▶ _WHAT THIS TASK INVOLVES_: From the first line of the entries through the line containing "Политика конфиденциальности", output everything exactly except the pictures.

▶ _DATA FOR THE TASK_:
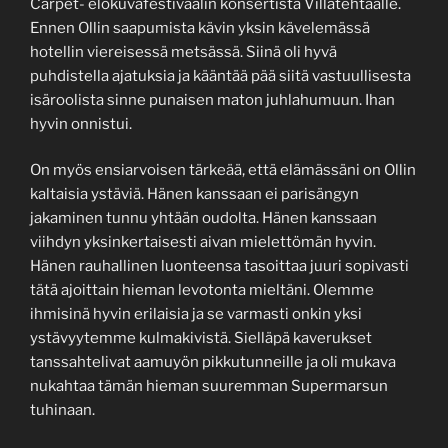
Carpet- elokuvafestivaalin konsertista Villatehtaalle.
Ennen Ollin saapumista kävin yksin kävelemässä
hotellin viereisessä metsässä. Siinä oli hyvä
puhdistella ajatuksia ja kääntää pää siitä vastuullisesta
isäroolista sinne punaisen maton juhlahumuun. Ihan
hyvin onnistui.
On myös ensiarvoisen tärkeää, että elämässäni on Ollin
kaltaisia ystäviä. Hänen kanssaan ei parisängyn
jakaminen tunnu yhtään oudolta. Hänen kanssaan
viihdyn yksinkertaisesti aivan mielettömän hyvin.
Hänen rauhallinen luonteensa tasoittaa juuri sopivasti
tätä ajoittain hieman levotonta mieltäni. Olemme
ihmisinä hyvin erilaisia ja se varmasti onkin yksi
ystävyytemme kulmakivistä. Sielläpä kaverukset
tanssahtelivat aamuyön pikkutunneille ja oli mukava
nukahtaa tämän hieman suuremman Supermarsun
tuhinaan.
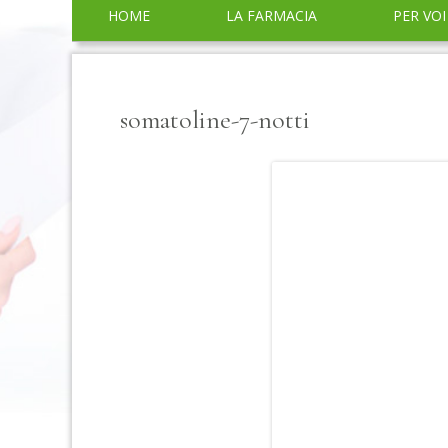
Menu
HOME
LA FARMACIA
PER VOI
principale
SERVIZI
CONSIGLI
somatoline-7-notti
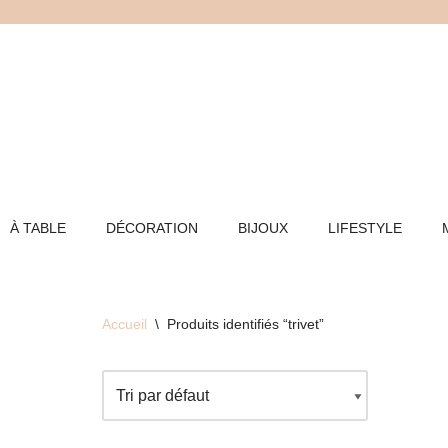
Aller
au
contenu
À TABLE
DÉCORATION
BIJOUX
LIFESTYLE
Accueil
\
Produits identifiés “trivet”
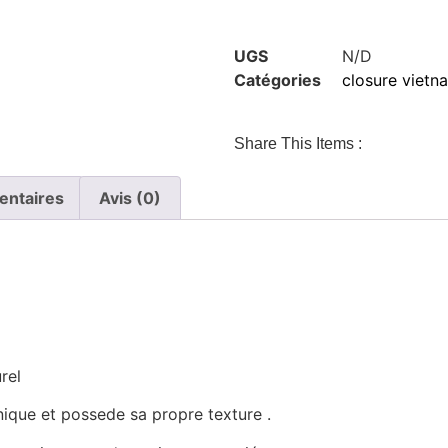
UGS
N/D
Catégories
closure vietna
Share This Items :
entaires
Avis (0)
rel
ique et possede sa propre texture .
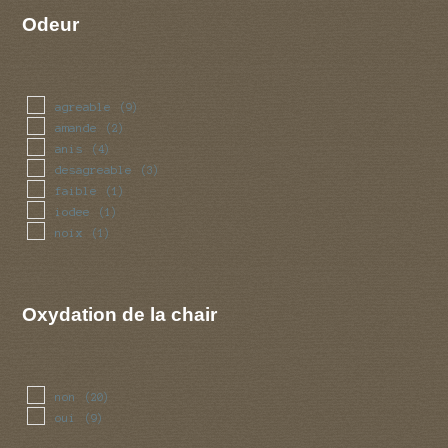
Odeur
agreable
(9)
amande
(2)
anis
(4)
desagreable
(3)
faible
(1)
iodee
(1)
noix
(1)
Oxydation de la chair
non
(20)
oui
(9)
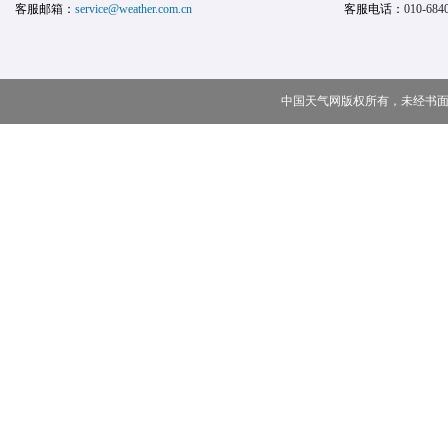
客服邮箱：
service@weather.com.cn
客服电话：
010-684
中国天气网版权所有，未经书面授权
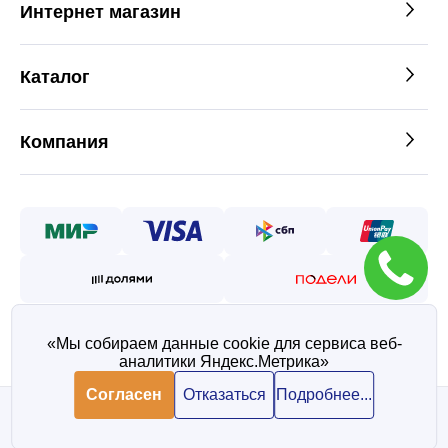
Интернет магазин
Каталог
Компания
«Мы собираем данные cookie для сервиса веб-
аналитики Яндекс.Метрика»
©2026 — Таврос интернет
магазин металлопроката
Согласен
Отказаться
Подробнее...
Политика конфиденциальности
Согласие на обработку персональных данных
В корзину
В корзину
3 520 ₽/ шт
3 520 ₽/ шт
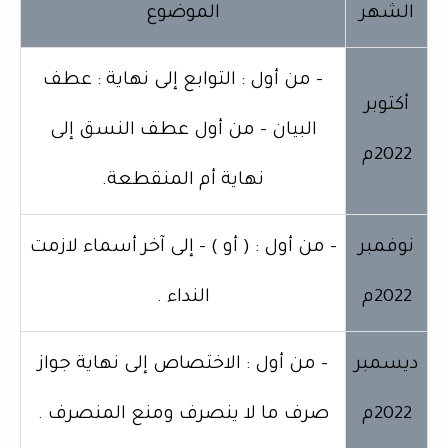
الشهر
الموضوع
- من أول : التوابع إلى نهاية : عطف
أكتوبر
البيان - من أول عطف النسق إلى
2022م
نهاية أم المنقطعة.
نوفمبر
- من أول : ( أو ) - إلى آخر أسماء لازمت
2022م
النداء .
ديسمبر
- من أول : الاختصاص إلى نهاية جواز
2022م
صرف ما لا ينصرف ومنع المنصرف .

▶ _FINAL ANSWER_:
Carpet- elokuvafestivaalin konsertista Villatehtaalle.
Ennen Ollin saapumista kävin yksin kävelemässä
hotellin viereisessä metsässä. Siinä oli hyvä
puhdistella ajatuksia ja kääntää pää siitä vastuullisesta
isäroolista sinne punaisen maton juhlahumuun. Ihan
hyvin onnistui.
On myös ensiarvoisen tärkeää, että elämässäni on Ollin
kaltaisia ystäviä. Hänen kanssaan ei parisängyn
jakaminen tunnu yhtään oudolta. Hänen kanssaan
viihdyn yksinkertaisesti aivan mielettömän hyvin.
Hänen rauhallinen luonteensa tasoittaa juuri sopivasti
tätä ajoittain hieman levotonta mieltäni. Olemme
ihmisinä hyvin erilaisia ja se varmasti onkin yksi
ystävyytemme kulmakivistä. Sielläpä kaverukset
tanssahtelivat aamuyön pikkutunneille ja oli mukava
nukahtaa tämän hieman suuremman Supermarsun
tuhinaan.
Menu
HOME
LA FARMACIA
PER VOI
principale
SERVIZI
CONSIGLI
somatoline-7-notti
Aller
au
contenu
À TABLE
DÉCORATION
BIJOUX
LIFESTYLE
Accueil
\
Produits identifiés “trivet”
UGS
N/D
Catégories
closure vietna
Share This Items :
entaires
Avis (0)
rel
ique et possede sa propre texture .
Odeur
agreable
(9)
amande
(2)
anis
(4)
desagreable
(3)
faible
(1)
iodee
(1)
noix
(1)
Oxydation de la chair
non
(20)
oui
(9)
客服邮箱：
service@weather.com.cn
客服电话：
010-684
中国天气网版权所有，未经书面授权
Интернет магазин
Каталог
Компания
«Мы собираем данные cookie для сервиса веб-
аналитики Яндекс.Метрика»
©2026 — Таврос интернет
магазин металлопроката
Согласен
Отказаться
Подробнее...
Политика конфиденциальности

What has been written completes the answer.